ECLI:NL:HR:2009:BI4051
Hoge Raad
- Cassatie
- F.H. Koster
- B.C. de Savornin Lohman
- J.W. Ilsink
- Rechtspraak.nl
Cassatie over oormerkverplichting voor schapen en geiten in het kader van de Gezondheids- en welzijnswet voor dieren
In deze zaak heeft de Hoge Raad op 20 oktober 2009 uitspraak gedaan in een cassatieprocedure tegen een arrest van het Gerechtshof te Leeuwarden. De verdachte, geboren in 1947 en wonende in [woonplaats], was aangeklaagd voor het niet voldoen aan de oormerkverplichting voor schapen en geiten, zoals vastgelegd in de Regeling identificatie en registratie van dieren. De verdachte had op 21 januari 2004 in de gemeente Westerveld drie schapen en acht geiten gehouden die niet overeenkomstig de regelgeving waren geïdentificeerd of geregistreerd. De verdediging voerde aan dat de oormerkverplichting in strijd was met de Europese Richtlijn 92/102/EEG, die vrijstellingen zou moeten toestaan voor veehouders die een ander sluitend registratie- en identificatiesysteem gebruikten. Het Hof verwierp dit verweer en oordeelde dat de Nederlandse wetgeving geen ruimte bood voor vrijstellingen van de oormerkverplichting, tenzij de Europese Commissie hiervoor een machtiging had verleend, wat in dit geval niet was gebeurd.

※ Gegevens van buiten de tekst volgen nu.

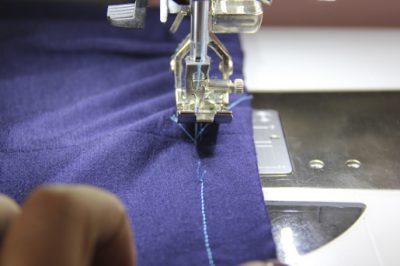
Where is `wall in the background`? wall in the background is located at coordinates (337, 7).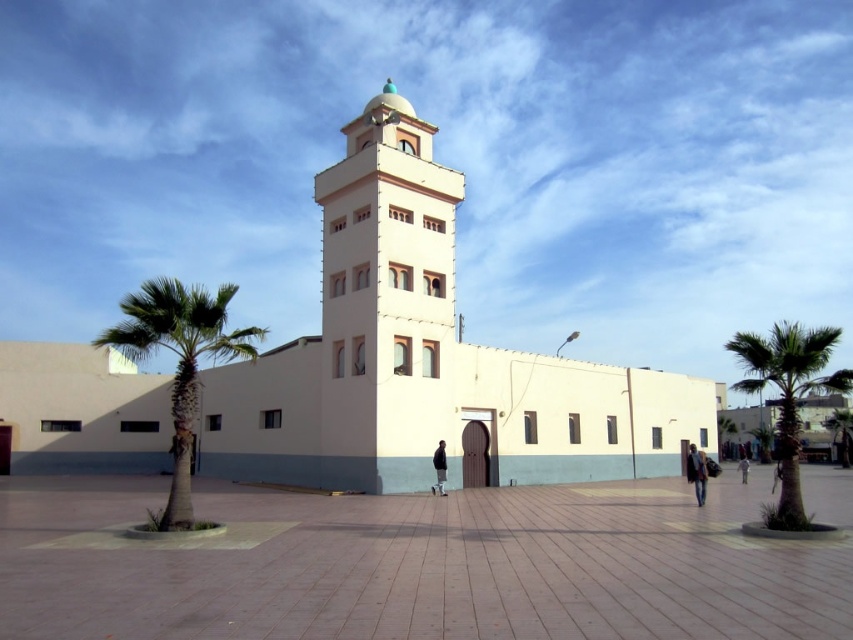
Can you confirm if dark gray jacket at center is shorter than light blue jeans at center?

Daarnaast werd er een beroep gedaan op overmacht, omdat de verdachte stelde dat het aanbrengen van oormerken zijn dieren zou beschadigen. Het Hof oordeelde echter dat de verdachte geen vrijstelling kon krijgen op basis van de Gezondheids- en welzijnswet voor dieren, en dat het verweer niet kon slagen. De Hoge Raad bevestigde het oordeel van het Hof en oordeelde dat de redelijke termijn van de procedure was overschreden, maar dat dit geen gevolgen had voor de uitspraak. De Hoge Raad verwierp het cassatieberoep, waarmee de eerdere veroordeling van de verdachte in stand bleef.